» What is being asked: Copy out the entries exactly. Print them in full.

» Exercise inputs:

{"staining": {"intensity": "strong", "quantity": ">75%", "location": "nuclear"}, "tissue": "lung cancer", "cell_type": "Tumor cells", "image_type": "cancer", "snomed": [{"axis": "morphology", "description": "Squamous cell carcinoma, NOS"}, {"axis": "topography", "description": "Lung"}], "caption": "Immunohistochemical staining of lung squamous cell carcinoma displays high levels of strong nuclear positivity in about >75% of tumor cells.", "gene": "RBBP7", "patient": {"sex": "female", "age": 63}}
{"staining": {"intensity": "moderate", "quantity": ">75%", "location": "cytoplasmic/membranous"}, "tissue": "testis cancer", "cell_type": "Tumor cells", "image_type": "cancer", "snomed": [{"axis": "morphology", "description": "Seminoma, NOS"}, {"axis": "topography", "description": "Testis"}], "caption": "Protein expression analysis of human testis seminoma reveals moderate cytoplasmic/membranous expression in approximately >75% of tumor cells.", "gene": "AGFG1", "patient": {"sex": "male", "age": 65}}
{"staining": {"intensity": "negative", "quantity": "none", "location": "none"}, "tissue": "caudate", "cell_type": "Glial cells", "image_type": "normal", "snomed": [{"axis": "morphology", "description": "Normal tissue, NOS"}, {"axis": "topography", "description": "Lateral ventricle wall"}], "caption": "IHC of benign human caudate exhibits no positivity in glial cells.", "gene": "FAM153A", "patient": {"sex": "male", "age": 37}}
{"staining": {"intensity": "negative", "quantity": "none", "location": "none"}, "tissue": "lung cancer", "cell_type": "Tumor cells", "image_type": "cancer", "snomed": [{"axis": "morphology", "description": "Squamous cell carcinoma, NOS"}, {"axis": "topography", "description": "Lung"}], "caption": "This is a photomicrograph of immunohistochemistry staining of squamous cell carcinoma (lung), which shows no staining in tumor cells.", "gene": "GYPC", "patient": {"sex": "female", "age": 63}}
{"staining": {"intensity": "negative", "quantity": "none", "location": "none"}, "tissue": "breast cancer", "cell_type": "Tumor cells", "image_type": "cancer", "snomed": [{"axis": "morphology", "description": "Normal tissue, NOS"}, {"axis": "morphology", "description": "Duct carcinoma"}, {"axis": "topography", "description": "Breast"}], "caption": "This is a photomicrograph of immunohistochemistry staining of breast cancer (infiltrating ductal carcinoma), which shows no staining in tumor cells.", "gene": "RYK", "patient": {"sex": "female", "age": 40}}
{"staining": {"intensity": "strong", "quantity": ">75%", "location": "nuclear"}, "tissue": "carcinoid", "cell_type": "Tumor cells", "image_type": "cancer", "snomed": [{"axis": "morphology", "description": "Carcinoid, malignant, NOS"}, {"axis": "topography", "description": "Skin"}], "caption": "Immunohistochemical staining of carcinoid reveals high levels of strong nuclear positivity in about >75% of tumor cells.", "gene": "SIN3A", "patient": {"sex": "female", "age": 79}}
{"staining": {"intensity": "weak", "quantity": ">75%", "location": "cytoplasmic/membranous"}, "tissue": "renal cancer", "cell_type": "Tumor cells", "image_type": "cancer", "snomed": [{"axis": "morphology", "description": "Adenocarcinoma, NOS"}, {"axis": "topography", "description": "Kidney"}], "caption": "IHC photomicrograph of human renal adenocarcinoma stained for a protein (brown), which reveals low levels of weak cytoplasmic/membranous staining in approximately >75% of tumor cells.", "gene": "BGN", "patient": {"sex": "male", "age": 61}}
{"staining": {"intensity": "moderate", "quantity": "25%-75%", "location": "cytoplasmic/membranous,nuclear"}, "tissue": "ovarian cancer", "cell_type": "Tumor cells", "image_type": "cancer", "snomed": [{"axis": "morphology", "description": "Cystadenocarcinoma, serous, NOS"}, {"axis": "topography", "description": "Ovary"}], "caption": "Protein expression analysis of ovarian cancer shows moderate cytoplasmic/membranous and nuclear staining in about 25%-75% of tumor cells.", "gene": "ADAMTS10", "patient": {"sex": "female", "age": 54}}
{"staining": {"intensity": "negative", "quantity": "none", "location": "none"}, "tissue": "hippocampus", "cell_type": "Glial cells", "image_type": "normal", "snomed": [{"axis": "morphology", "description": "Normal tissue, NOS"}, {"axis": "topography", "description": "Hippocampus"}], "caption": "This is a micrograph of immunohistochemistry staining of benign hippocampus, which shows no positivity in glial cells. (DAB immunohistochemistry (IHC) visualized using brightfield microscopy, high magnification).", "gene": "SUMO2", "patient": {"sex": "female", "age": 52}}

» Response to this task:
{"staining": {"intensity": "strong", "quantity": ">75%", "location": "nuclear"}, "tissue": "lung cancer", "cell_type": "Tumor cells", "image_type": "cancer", "snomed": [{"axis": "morphology", "description": "Squamous cell carcinoma, NOS"}, {"axis": "topography", "description": "Lung"}], "caption": "Immunohistochemical staining of lung squamous cell carcinoma displays high levels of strong nuclear positivity in about >75% of tumor cells.", "gene": "RBBP7", "patient": {"sex": "female", "age": 63}}
{"staining": {"intensity": "moderate", "quantity": ">75%", "location": "cytoplasmic/membranous"}, "tissue": "testis cancer", "cell_type": "Tumor cells", "image_type": "cancer", "snomed": [{"axis": "morphology", "description": "Seminoma, NOS"}, {"axis": "topography", "description": "Testis"}], "caption": "Protein expression analysis of human testis seminoma reveals moderate cytoplasmic/membranous expression in approximately >75% of tumor cells.", "gene": "AGFG1", "patient": {"sex": "male", "age": 65}}
{"staining": {"intensity": "negative", "quantity": "none", "location": "none"}, "tissue": "caudate", "cell_type": "Glial cells", "image_type": "normal", "snomed": [{"axis": "morphology", "description": "Normal tissue, NOS"}, {"axis": "topography", "description": "Lateral ventricle wall"}], "caption": "IHC of benign human caudate exhibits no positivity in glial cells.", "gene": "FAM153A", "patient": {"sex": "male", "age": 37}}
{"staining": {"intensity": "negative", "quantity": "none", "location": "none"}, "tissue": "lung cancer", "cell_type": "Tumor cells", "image_type": "cancer", "snomed": [{"axis": "morphology", "description": "Squamous cell carcinoma, NOS"}, {"axis": "topography", "description": "Lung"}], "caption": "This is a photomicrograph of immunohistochemistry staining of squamous cell carcinoma (lung), which shows no staining in tumor cells.", "gene": "GYPC", "patient": {"sex": "female", "age": 63}}
{"staining": {"intensity": "negative", "quantity": "none", "location": "none"}, "tissue": "breast cancer", "cell_type": "Tumor cells", "image_type": "cancer", "snomed": [{"axis": "morphology", "description": "Normal tissue, NOS"}, {"axis": "morphology", "description": "Duct carcinoma"}, {"axis": "topography", "description": "Breast"}], "caption": "This is a photomicrograph of immunohistochemistry staining of breast cancer (infiltrating ductal carcinoma), which shows no staining in tumor cells.", "gene": "RYK", "patient": {"sex": "female", "age": 40}}
{"staining": {"intensity": "strong", "quantity": ">75%", "location": "nuclear"}, "tissue": "carcinoid", "cell_type": "Tumor cells", "image_type": "cancer", "snomed": [{"axis": "morphology", "description": "Carcinoid, malignant, NOS"}, {"axis": "topography", "description": "Skin"}], "caption": "Immunohistochemical staining of carcinoid reveals high levels of strong nuclear positivity in about >75% of tumor cells.", "gene": "SIN3A", "patient": {"sex": "female", "age": 79}}
{"staining": {"intensity": "weak", "quantity": ">75%", "location": "cytoplasmic/membranous"}, "tissue": "renal cancer", "cell_type": "Tumor cells", "image_type": "cancer", "snomed": [{"axis": "morphology", "description": "Adenocarcinoma, NOS"}, {"axis": "topography", "description": "Kidney"}], "caption": "IHC photomicrograph of human renal adenocarcinoma stained for a protein (brown), which reveals low levels of weak cytoplasmic/membranous staining in approximately >75% of tumor cells.", "gene": "BGN", "patient": {"sex": "male", "age": 61}}
{"staining": {"intensity": "moderate", "quantity": "25%-75%", "location": "cytoplasmic/membranous,nuclear"}, "tissue": "ovarian cancer", "cell_type": "Tumor cells", "image_type": "cancer", "snomed": [{"axis": "morphology", "description": "Cystadenocarcinoma, serous, NOS"}, {"axis": "topography", "description": "Ovary"}], "caption": "Protein expression analysis of ovarian cancer shows moderate cytoplasmic/membranous and nuclear staining in about 25%-75% of tumor cells.", "gene": "ADAMTS10", "patient": {"sex": "female", "age": 54}}
{"staining": {"intensity": "negative", "quantity": "none", "location": "none"}, "tissue": "hippocampus", "cell_type": "Glial cells", "image_type": "normal", "snomed": [{"axis": "morphology", "description": "Normal tissue, NOS"}, {"axis": "topography", "description": "Hippocampus"}], "caption": "This is a micrograph of immunohistochemistry staining of benign hippocampus, which shows no positivity in glial cells. (DAB immunohistochemistry (IHC) visualized using brightfield microscopy, high magnification).", "gene": "SUMO2", "patient": {"sex": "female", "age": 52}}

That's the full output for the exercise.